Seokjin hyung ile Incheon'da yaşarken komşuyduk. Ancak Seokjin hyung kendi işini kurup restorant açmak isteyince yanımızdan ayrılıp Seoul'e gelmişti. Ben de üniversiteyi Seoul'de kazandığım için buraya geldiğimden beri görüşmeye devam ediyorduk. Seokjin hyung hiç olmayan ağabeyim gibiydi.

"Ne dedi, kabul etti mi, sorun olur muymuş?" diye merakla gözlerini bana dikmiş cevap beklediğini belli etmişti.

"Hayır sorun olmazmış masayı bu akşam için hazırlatırmış tek yapmamız gereken eğlenmekmiş öyle dedi." Gülerek konuştuğumda Jeongin'de gülmüştü. Seokjin hyungu hepsi severdi.

Onları tanıştırdıktan sonra bir de Seokjin hyungun yakın çevresi ile tanışmıştık. Açıkçası onların içinde de tam bir kaos hakimdi. Ama eğlencelilerdi. Hepsi bizden yaşça büyük oldukları için bebek muamelesi görsekte anlaşıyorduk.

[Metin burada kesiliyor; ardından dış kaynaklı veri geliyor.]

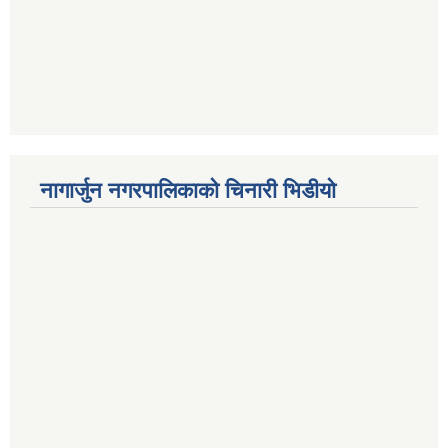
नागार्जुन नगरपालिकाको चिनारी भिडीयो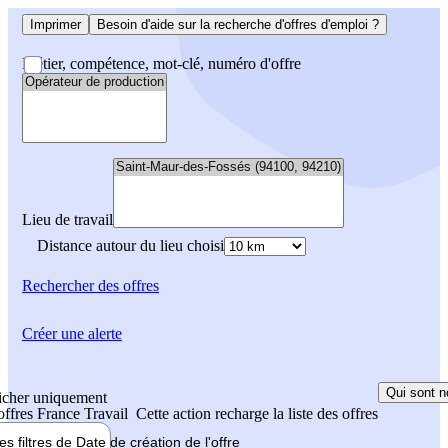
Imprimer
Besoin d'aide sur la recherche d'offres d'emploi ?
Métier, compétence, mot-clé, numéro d'offre
Lieu de travail
Distance autour du lieu choisi
Rechercher
des offres
Créer une alerte
Qui sont n
icher uniquement
 offres France Travail
Cette action recharge la liste des offres
les filtres de
Date de création
de l'offre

"Peki o zaman sen önden gidersin bizde sonradan Felix'le Seungmin'i getiririz."

Kafamı salladım "anlaştık."

////

-Minho'dan-

Gerçekten bunu yapmak zorunda mıydım? Arkadaşlarım kendi arkadaşlarım bana güvenmemiş ve buluşacağım kişi ile kendileri konuşmuşlardı. Açıkçası korkuyordum. Arkadaşlarıma güveniyorum ama karşıma çıkıcak kişi nasıl biri olacaktı acaba. Oraya gidene kadar öğrenemeyecekmişim. Çok sevgili Chan hyungum öyle istemişti çünkü.

"Hyung gerçekten iş görüşmesine gitmiyorum. Bırakta istediğim gibi giyineyim." Gözlerimi devirip bana kravat seçmeye çalışan arkadaşıma söylendim oturduğum yerden. O ise benim isteklerimi ciddiye almamış elimden tutmuş kaldırmaya çalışıyordu beni.

"Minho aptal mısın kalk ve hazırlan?!" Sonunda beni kaldırdığında gevşek adımlarla dolabıma ilerledim. Siyah gömlek ve pantolon giysem bir şey olmazdı sanırım.

"Chan hyung." Giyinmeme de izin vermeyecekti anlaşılan.

"Çıksan mı acaba üstümü değiştireceğim." Gözlerini kısmış bana şüpheci bir bakış atarak kapıdan çıkmış ve ortadan kaybolmuştu.

Siyah gömleğimle bacağımı saran siyah pantolonumu giymiştim. Bir kaç yüzük takmıştım. Takmıştım çünkü hiç aksesuar takmasam onlar yine de taktıracaktı.

Sonunda hazırlanmış ve Chan hyung ile evden çıkmıştım. O başka bir kaç arkadaşıyla beraber öğrenci evinde kalıyordu ben ise ailemin evinde.

////

-Jisung'tan-

"Felix son kez soruyorum Seungmin nerede?" Telefonumu kulağımla omzumun arasına sıkıştırmış bir yandan Felix'le konuşurken diğer yandan önümdeki kitapları toplamaya çalışıyordum. Üstelik bunları yaparken sessiz olmalıydım. Çünkü aldığım bir grup ödevi yüzünden pazar olmasına rağmen son notlarımı almam ve sunumuma hazırlanmam gerekiyordu.

Tanrı aşkına kütüphanedeydim ve eşyalarımı toparlayıp Seungmin'in doğum günü için restorana uğramam gerekiyordu. Ancak çok yetenekli arkadaşlarım Felix ve Jeongin, Seungmin'i kaybetmişlerdi.

"Ya mal mısın Jisung nerede olduğunu bilsem neden seni arayıp nerede olduğunu sorayım?" Telefonun arkasından Felix'in hafif yüksek sesini duyduğumda kitaplarımı çoktan çantama koymuştum ve kütüphane kapısından çıkmıştım bile.

"Siz nerdesiniz peki oraya geliyoru-" karşı taraftan gelen yüksek ses cümlemi bitirmeme engel olmuştu Felix çığlık atıyordu.

"SEUNGMİN NERELERDEYDİN!?" Seungmin'in geldiğini duyduğumda rahatlamış ve gülerek kafamı iki yana sallamıştım. Bazen minik arkadaş grubumdaki en akıllı kişi olduğumu düşünmüyor değildim.